I was hoping to find a fellow historian of like mind about Samuel Adams, but sadly, at least on this particular post, found we have opposing views.

All the best to you with your blog and other writings.

J. L. Bell said...

Thank you for your comment. It’s missing the thing that matters, though: a citation from Samuel Adams’s writings for this particular quotation.

As I pointed out, those words don’t appear in Adams’s published writings. In fact, some of the words aren’t documented until after Adams had been dead for decades. Presently the earliest appearance found by Google Books is the journal of the main Holocaust-denial organization in 2000.

So please share the evidence that leads you to say, “Samuel Adams is responsible for the brush fire oft quoted statement.” Without that, your other thoughts on Adams are subject to doubt.

David M Chaney said...

Interesting find. Thank you. Do you have links to any scholarly analysis of this John Adams letter that gave rise to the mis-quote? I'm looking for the actual letter and haven't located at least a web version yet. May take a trip to the library.
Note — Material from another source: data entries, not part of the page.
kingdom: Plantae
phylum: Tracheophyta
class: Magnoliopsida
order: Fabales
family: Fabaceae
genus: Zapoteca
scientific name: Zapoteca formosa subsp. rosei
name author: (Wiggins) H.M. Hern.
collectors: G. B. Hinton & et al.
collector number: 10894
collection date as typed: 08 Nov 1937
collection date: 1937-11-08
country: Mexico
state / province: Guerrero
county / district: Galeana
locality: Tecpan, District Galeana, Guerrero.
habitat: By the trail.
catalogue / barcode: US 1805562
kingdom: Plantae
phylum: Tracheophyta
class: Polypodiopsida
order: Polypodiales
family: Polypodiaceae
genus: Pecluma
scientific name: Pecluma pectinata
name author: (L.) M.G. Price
Here is an interesting excerpt related to some equating a "minority" being in support of the American Revolution, itself:

"With the beginning of the American Revolutionary War at the outbreak of Lexington and Concord, two truths about the Revolution already stand out clearly. One is that the Revolution was genuinely and enthusiastically supported by the great majority of the American population. It was a true people's war against British rule... the American rebels could certainly not have concluded the first successful war of national liberation in history, a war against the world's greatest naval and military power, unless they had commanded the support of the American people. As David Ramsay, the first great historian of the American Revolution, put it in 1789, 'The war was the people's war... the exertions of the army would have been insufficient to effect the revolution, unless the great body of the people had been prepared for it, and also kept in constant disposition to oppose Great Britain."(1)

An interesting footnote related to the former:

"Professor Alden has shown tha the myth of present-day historians that only one-third of the American public backed the Revolution, with an equal number opposed, stems from a misreading of a letter by John Adams. (John R. Alden, The American Revolution, 1775-1783 [New York: Harper and Row, 1954]. p. 87). Historians of such disparate views as Robert E. Brown and Herbert Aptheker now support the view that the Revolution was a majority movement. Thus, see Brown, Middle Class Democracy, passim, and Aptheker, The American Revolution, 1763-1783 (New York: International Publishers, 1960), pp. 52ff.

(1) "Conceived in Liberty, Part VII--Prelude to Revolution, 1770-1775", "The Revolutionary Movement: Ideology and Motivation", Murray N. Rothbard, (Arlington House Publishers, 1979), p. 1114).


J. L. Bell said...

I believe you're thinking of a passage from a John Adams letter often quoted to suggest a third of the American population was neutral about the Revolution and a third supported the Crown. I quoted that letter here and analyzed Adams’s remarks further the next couple of days.

Adams wrote that letter late in life, so it hasn’t yet been published in the current edition of his Papers. But it was in the first edition of those Papers, edited by his grandson.